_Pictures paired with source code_

--

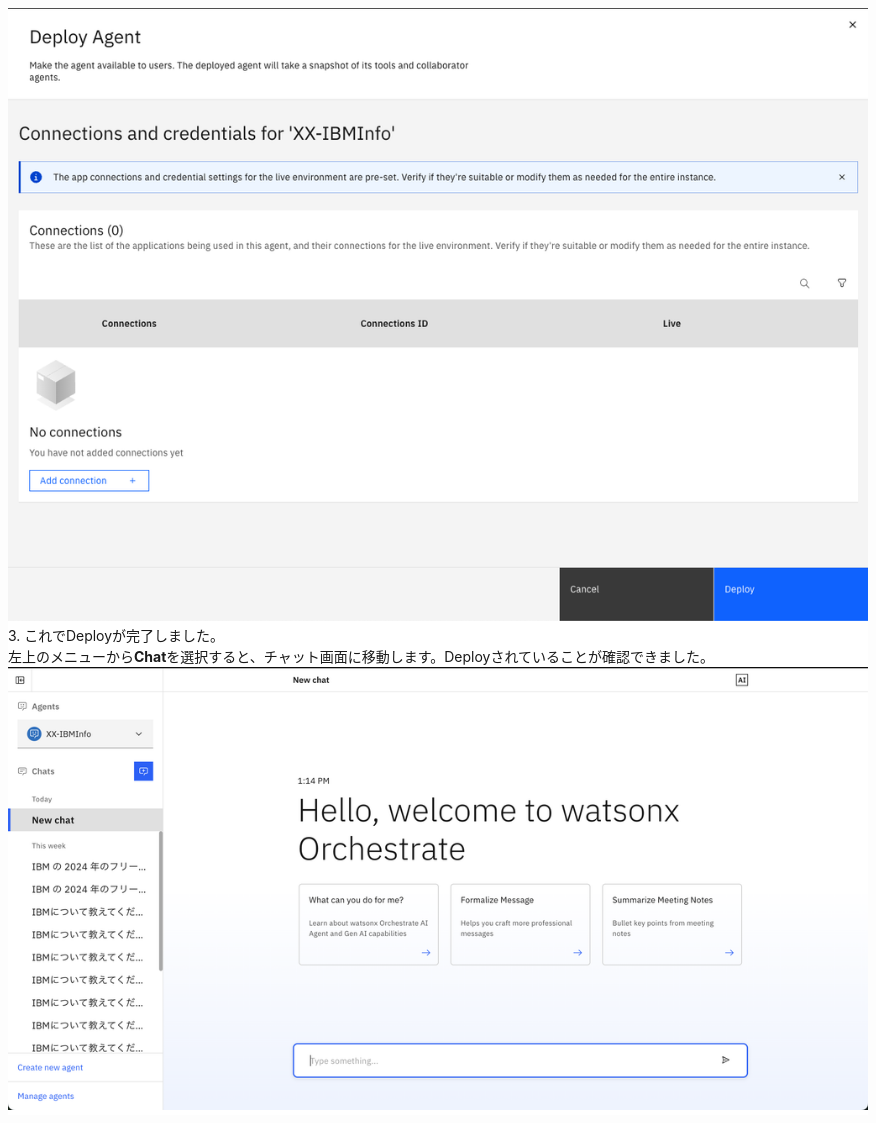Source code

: ![alt text](agent_images/agent-image23.png)
3. これでDeployが完了しました。  
左上のメニューから**Chat**を選択すると、チャット画面に移動します。Deployされていることが確認できました。  
![alt text](agent_images/agent-image24.png)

--

_Exercise instructions_
Reproduce the source text of every row above verbatim, leaving out the pictures themselves.

_Answer space_
Source code

: ![alt text](agent_images/agent-image23.png)
3. これでDeployが完了しました。  
左上のメニューから**Chat**を選択すると、チャット画面に移動します。Deployされていることが確認できました。  
![alt text](agent_images/agent-image24.png)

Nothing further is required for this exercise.